Demonstration is an important part of teaching people how to program for the first time. In a lecture environment, there are two ways of demonstrating - either by typing code on a computer or by handwriting code on a board. Typing code ties the lecturer to their laptop. This is problematic because it reduces lecturer mobility, reduces eye contact and engagement with the class, and makes it difficult and unnatural for the lecturer to point out things in the code. Handwriting code on the board solves all of these problems. In a classroom, the professors teach their students by writing programs on the white board, but the credibility of these programs cannot be determined as there is no way to compile and execute them to show that they actually work without giving any errors. We want to create a system which will convert this handwritten code to compilable code with the help of an OCR.
What it does
This system will provide a service to the users, which will enable them to convert their handwritten source code to a compilable source code, which can be understood by the compiler/interpreter. By using this service, users do not have to type the code in the computer, which they might have already written on paper.
How I built it
First I preprocessed the handwritten text in Matlab, removing all the noise and unwanted character. Sent this preprocessed text to the Tesseract OCR to convert into digital text. And performed post processing on it in python adding all the necessary fields.
Challenges I ran into
Getting the Tesseract OCR to work seamlessly was a task. Training the OCR took a lot of efforts as it's accuracy was really poor at the start.

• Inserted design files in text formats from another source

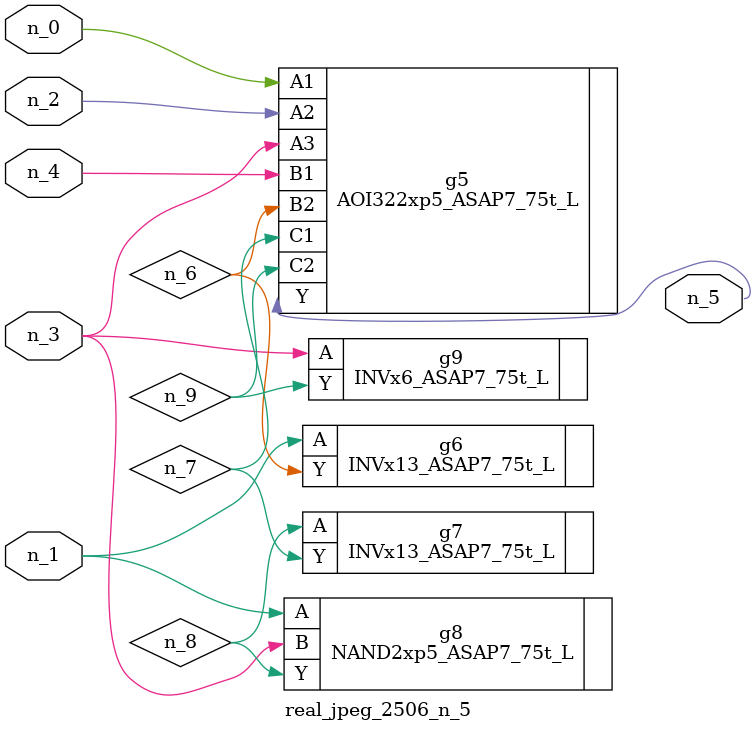
<source format=v>
module real_jpeg_2506_n_5 (n_4, n_0, n_1, n_2, n_3, n_5);

input n_4;
input n_0;
input n_1;
input n_2;
input n_3;

output n_5;

wire n_8;
wire n_6;
wire n_7;
wire n_9;

AOI322xp5_ASAP7_75t_L g5 ( 
.A1(n_0),
.A2(n_2),
.A3(n_3),
.B1(n_4),
.B2(n_6),
.C1(n_7),
.C2(n_9),
.Y(n_5)
);

INVx13_ASAP7_75t_L g6 ( 
.A(n_1),
.Y(n_6)
);

NAND2xp5_ASAP7_75t_L g8 ( 
.A(n_1),
.B(n_3),
.Y(n_8)
);

INVx6_ASAP7_75t_L g9 ( 
.A(n_3),
.Y(n_9)
);

INVx13_ASAP7_75t_L g7 ( 
.A(n_8),
.Y(n_7)
);


endmodule
</source>
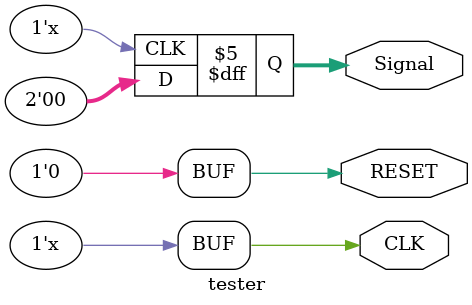
<source format=v>

module tester
    (
    output reg [1:0] Signal,
    output reg 	    CLK,
    output reg 	    RESET
    );

    initial
        begin
            CLK = 1;
            RESET = 0;
            #3 RESET = 1;
            #15 RESET = 0;
        end
    always @(posedge CLK)
        begin
            #2 Signal <= 0;
            #2 Signal <= 0;
            #2 Signal <= 1;
            #2 Signal <= 2;
            #2 Signal <= 2;
            #2 Signal <= 2;
            #2 Signal <= 0;
            #2 Signal <= 1;
            #2 Signal <= 1;
            #2 Signal <= 0;
        end

    always
        begin
            #1 CLK = ~CLK;
        end

    endmodule

</source>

Accomplishments that I'm proud of
Got it working eventually. Tesseract accuracy was 83% after the training.
What I learned
How to use Tesseract OCR and how to code in Matlab
What's next for SmartCode
1) Increasing the number of programs support. The scope of SmartCode is limited to C programming language and only inbuilt functions. So probably increase the support for more languages.
2) Caching of correct OCR results Due to varying lighting conditions, OCR engine may recognize different text each run. It is possible to use a feature detector like SURF or SIFT to detect already OCRed text from image to image, potentially increasing accuracy and OCR speed.